Stamp collecting

Glass Times editor Nathan Bushell discusses the connection between high stamp duty and the increase in high-end fenestration projects.

Stamp duty increases to 10% on properties bought for more than £925K. There is a link between this and the increase in demand for high-end fenestration products, as discussed by Palmer Market Research and others, according to Origin’s marketing director Ben Brocklesby.

“The government has played into the fenestration industry’s hands,” he said, when I met him last week.

Ben’s reasoning is that homeowners would much rather buy a lower value property (below the stamp duty threshold) than buying a property that commands a higher stamp duty and giving that money to the government. The money that they save could go into improving that home – giving them the home they want and bringing it up to the value that they had budgeted for.

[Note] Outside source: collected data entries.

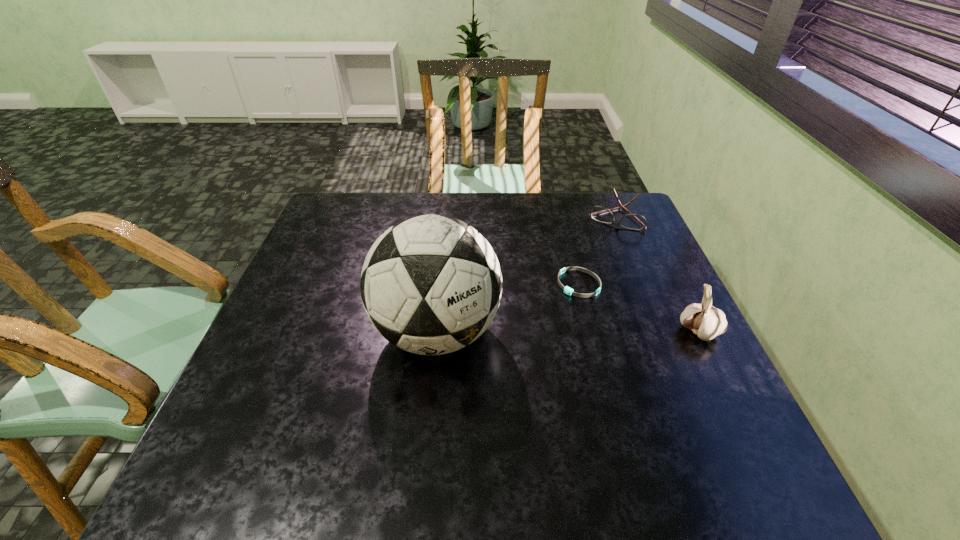
In the image, there is a desktop. Where is `vacant space at the left edge`? This screenshot has height=540, width=960. vacant space at the left edge is located at coordinates (299, 273).

Find the location of a particular element. This screenshot has height=540, width=960. vacant region at the right edge of the desktop is located at coordinates (660, 292).

The image size is (960, 540). In order to click on free space between the second object from left to right and the garlic in this screenshot , I will do `click(638, 308)`.

Where is `vacant point located between the leftmost object and the shortest object`? This screenshot has height=540, width=960. vacant point located between the leftmost object and the shortest object is located at coordinates (508, 308).

Locate an element on the screen. This screenshot has height=540, width=960. free space between the third object from right to left and the tallest object is located at coordinates (508, 308).

Image resolution: width=960 pixels, height=540 pixels. I want to click on vacant area between the farthest object and the third shortest object, so click(657, 274).

Image resolution: width=960 pixels, height=540 pixels. I want to click on empty space that is in between the spectacles and the shortest object, so click(597, 250).

The height and width of the screenshot is (540, 960). I want to click on empty location between the leftmost object and the wristband, so click(x=508, y=308).

Find the location of a particular element. The height and width of the screenshot is (540, 960). free space between the wristband and the spectacles is located at coordinates (597, 250).

Locate an element on the screen. unoccupied position between the spectacles and the shortest object is located at coordinates (597, 250).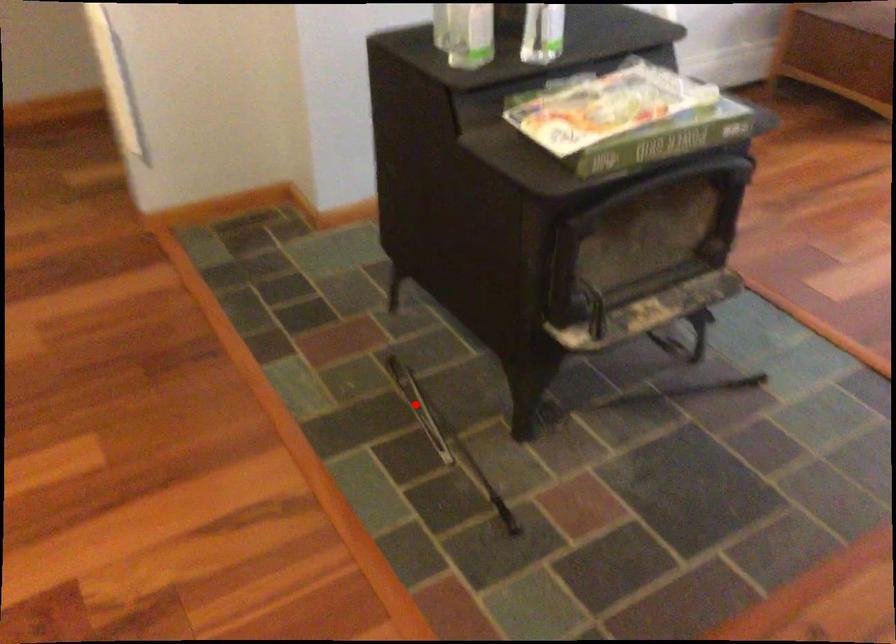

There is a lot of sense in this. Many people grumble that stamp duty is stifling the housing market, but as far as companies supplying windows, doors and conservatories are concerned, they should welcome the fact that people are using this as an opportunity to build the house of their dreams rather than buy it.

It is an angle that I hadn’t considered before now, and it gives substance to those statistics that have done the rounds in our industry – that a flattening of the domestic entrance door market has been offset by a shift towards higher-end products, such as aluminium, for example.

Does this mean that if the government were to lower stamp duty, or increase the threshold when the higher stamp duty kicks in, then the demand for high-end windows, doors and conservatories could fall?

It’s worth bearing in mind I suppose.